Given instruction:
Reproduce every line of the records below verbatim, leaving out the pictures.

Stored records:

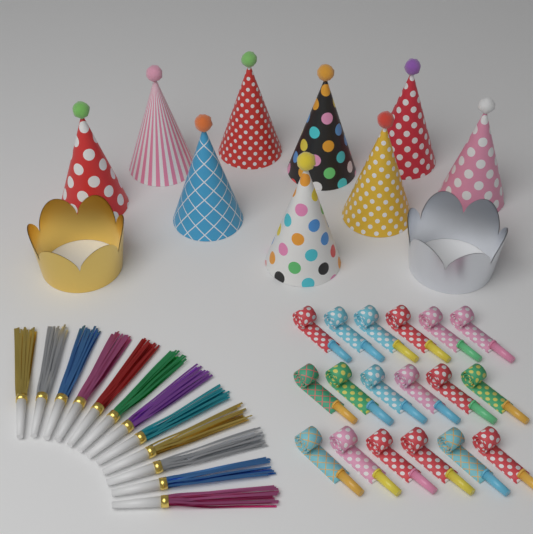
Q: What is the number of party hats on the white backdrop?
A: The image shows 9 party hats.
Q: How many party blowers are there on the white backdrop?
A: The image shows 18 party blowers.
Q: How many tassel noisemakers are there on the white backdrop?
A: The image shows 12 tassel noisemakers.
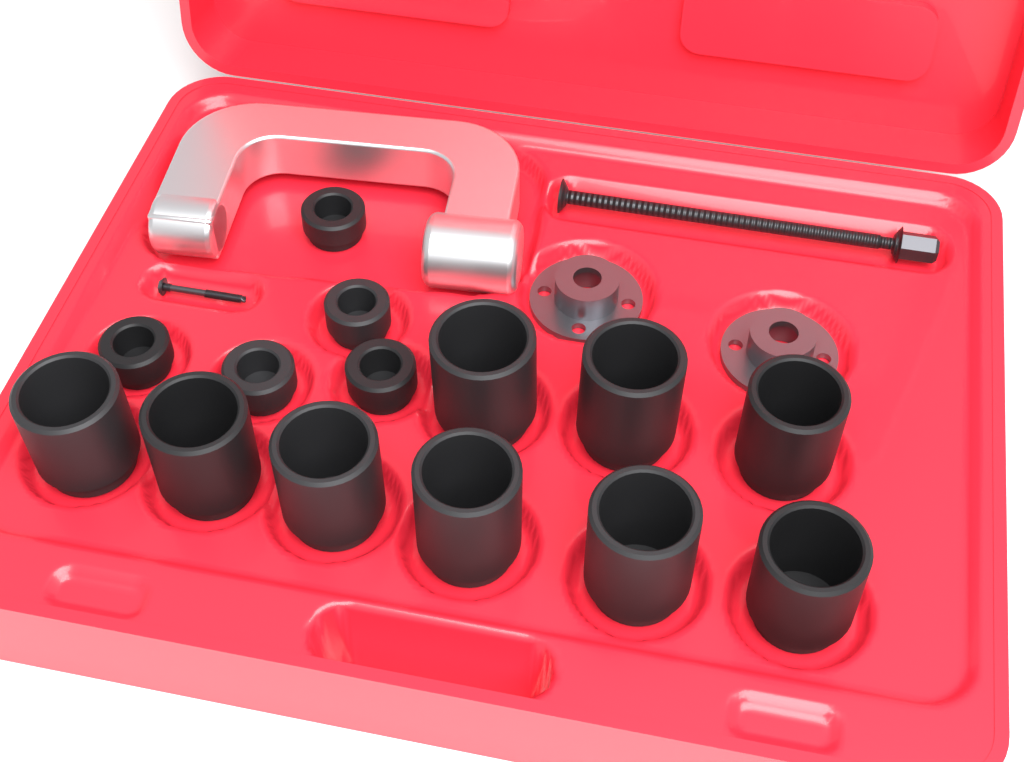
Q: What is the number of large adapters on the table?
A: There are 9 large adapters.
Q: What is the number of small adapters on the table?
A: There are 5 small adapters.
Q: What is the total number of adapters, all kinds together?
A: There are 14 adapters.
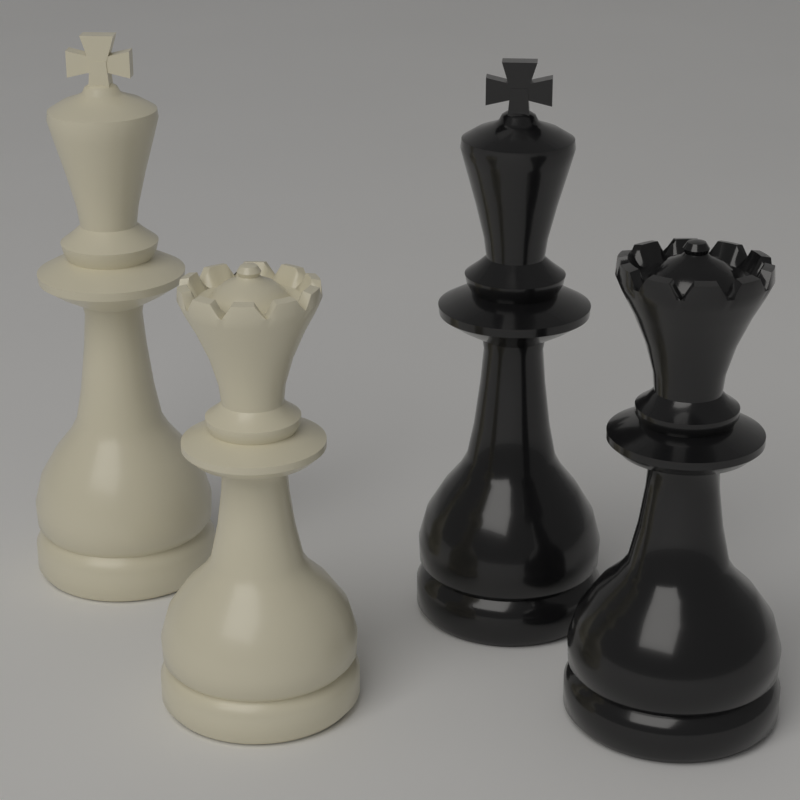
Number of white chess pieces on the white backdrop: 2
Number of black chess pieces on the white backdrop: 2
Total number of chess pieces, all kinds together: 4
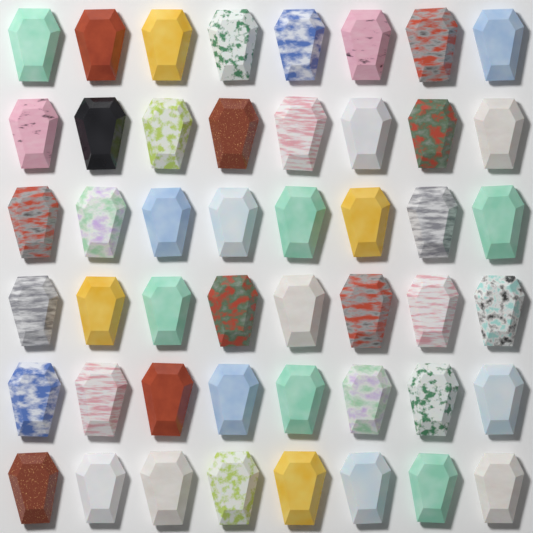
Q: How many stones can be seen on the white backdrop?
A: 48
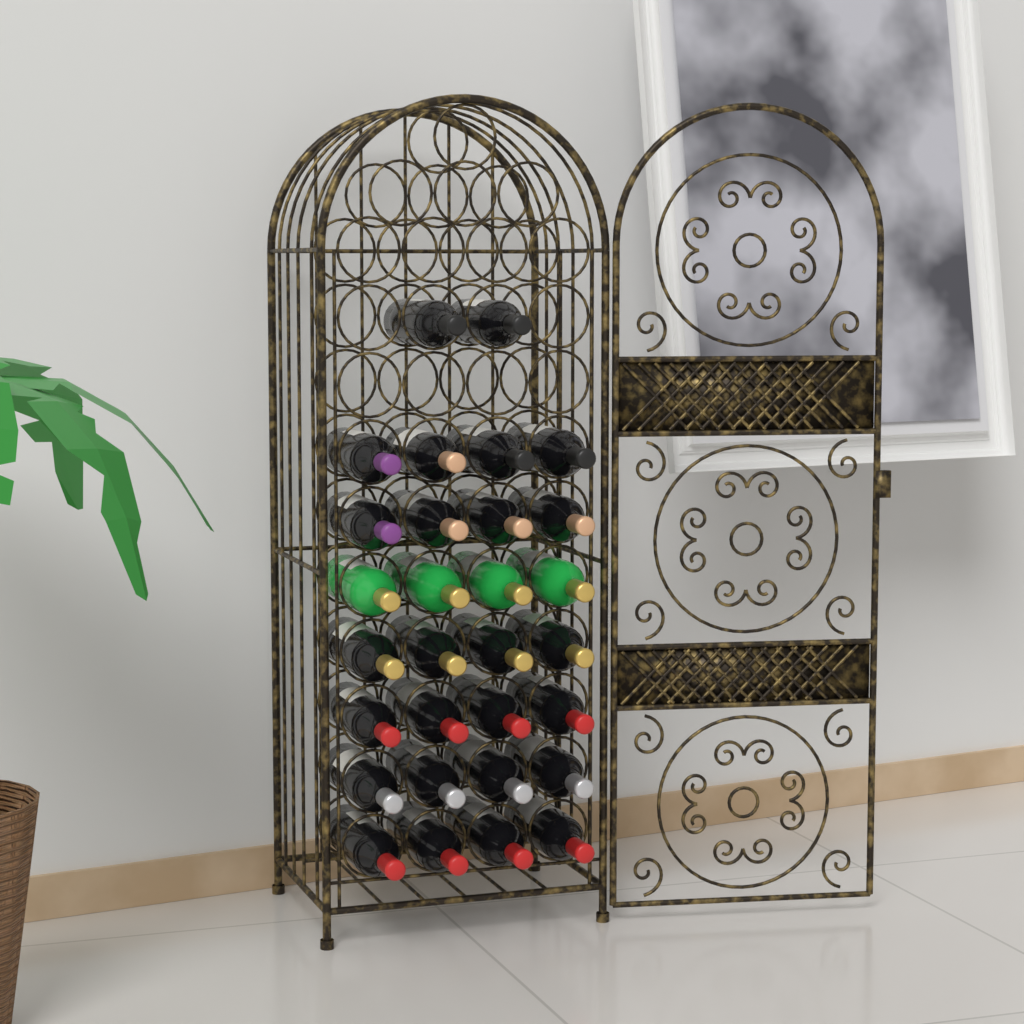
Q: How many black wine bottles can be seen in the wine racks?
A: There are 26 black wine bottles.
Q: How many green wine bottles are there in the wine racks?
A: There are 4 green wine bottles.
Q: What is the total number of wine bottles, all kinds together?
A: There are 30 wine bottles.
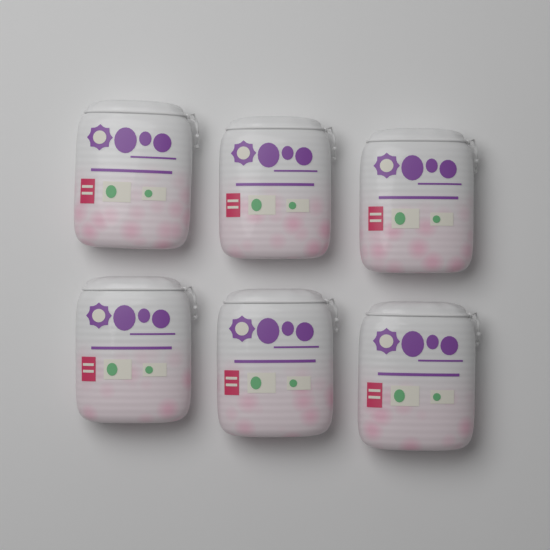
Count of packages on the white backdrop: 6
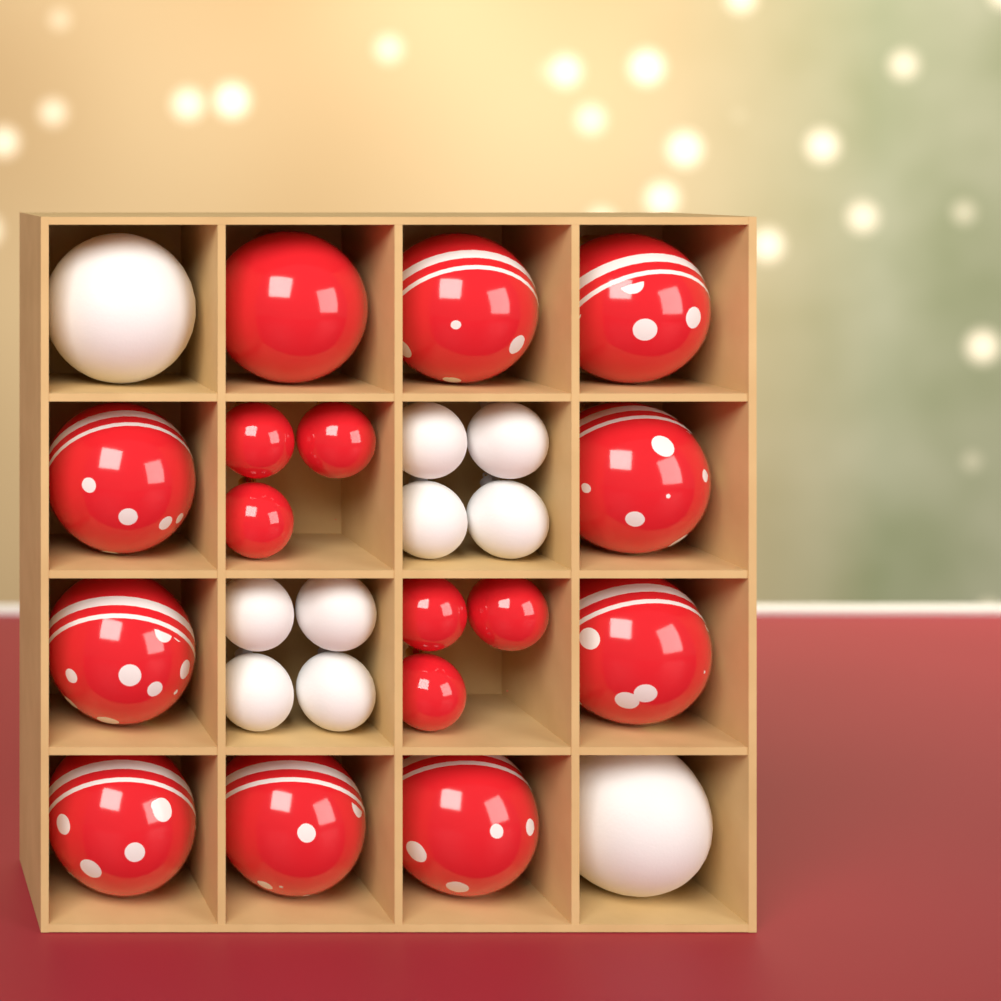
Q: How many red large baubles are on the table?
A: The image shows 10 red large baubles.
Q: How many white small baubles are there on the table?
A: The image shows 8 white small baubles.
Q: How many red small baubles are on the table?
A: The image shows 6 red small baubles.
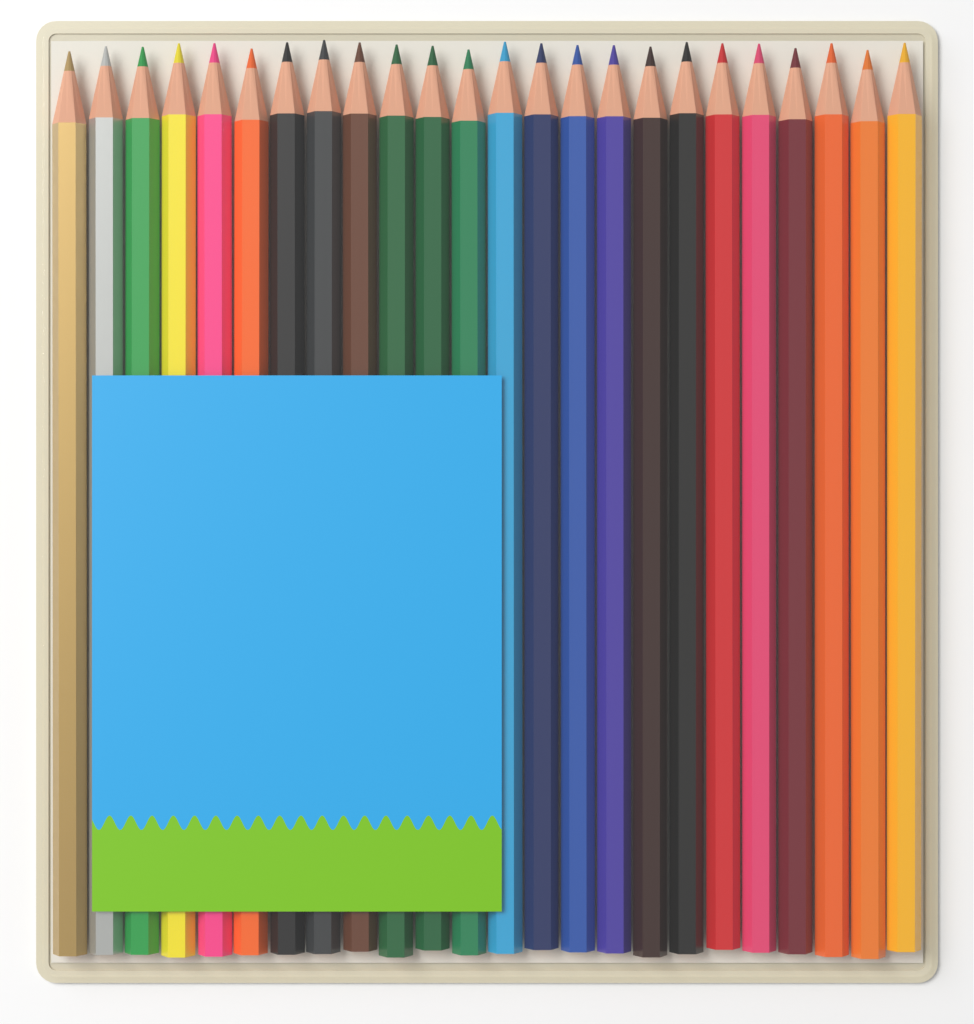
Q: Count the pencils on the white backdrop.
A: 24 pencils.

Answer in full:
Q: What is the number of party hats on the white backdrop?
A: The image shows 9 party hats.
Q: How many party blowers are there on the white backdrop?
A: The image shows 18 party blowers.
Q: How many tassel noisemakers are there on the white backdrop?
A: The image shows 12 tassel noisemakers.
Q: What is the number of large adapters on the table?
A: There are 9 large adapters.
Q: What is the number of small adapters on the table?
A: There are 5 small adapters.
Q: What is the total number of adapters, all kinds together?
A: There are 14 adapters.
Number of white chess pieces on the white backdrop: 2
Number of black chess pieces on the white backdrop: 2
Total number of chess pieces, all kinds together: 4
Q: How many stones can be seen on the white backdrop?
A: 48
Q: How many black wine bottles can be seen in the wine racks?
A: There are 26 black wine bottles.
Q: How many green wine bottles are there in the wine racks?
A: There are 4 green wine bottles.
Q: What is the total number of wine bottles, all kinds together?
A: There are 30 wine bottles.
Count of packages on the white backdrop: 6
Q: How many red large baubles are on the table?
A: The image shows 10 red large baubles.
Q: How many white small baubles are there on the table?
A: The image shows 8 white small baubles.
Q: How many red small baubles are on the table?
A: The image shows 6 red small baubles.
Q: Count the pencils on the white backdrop.
A: 24 pencils.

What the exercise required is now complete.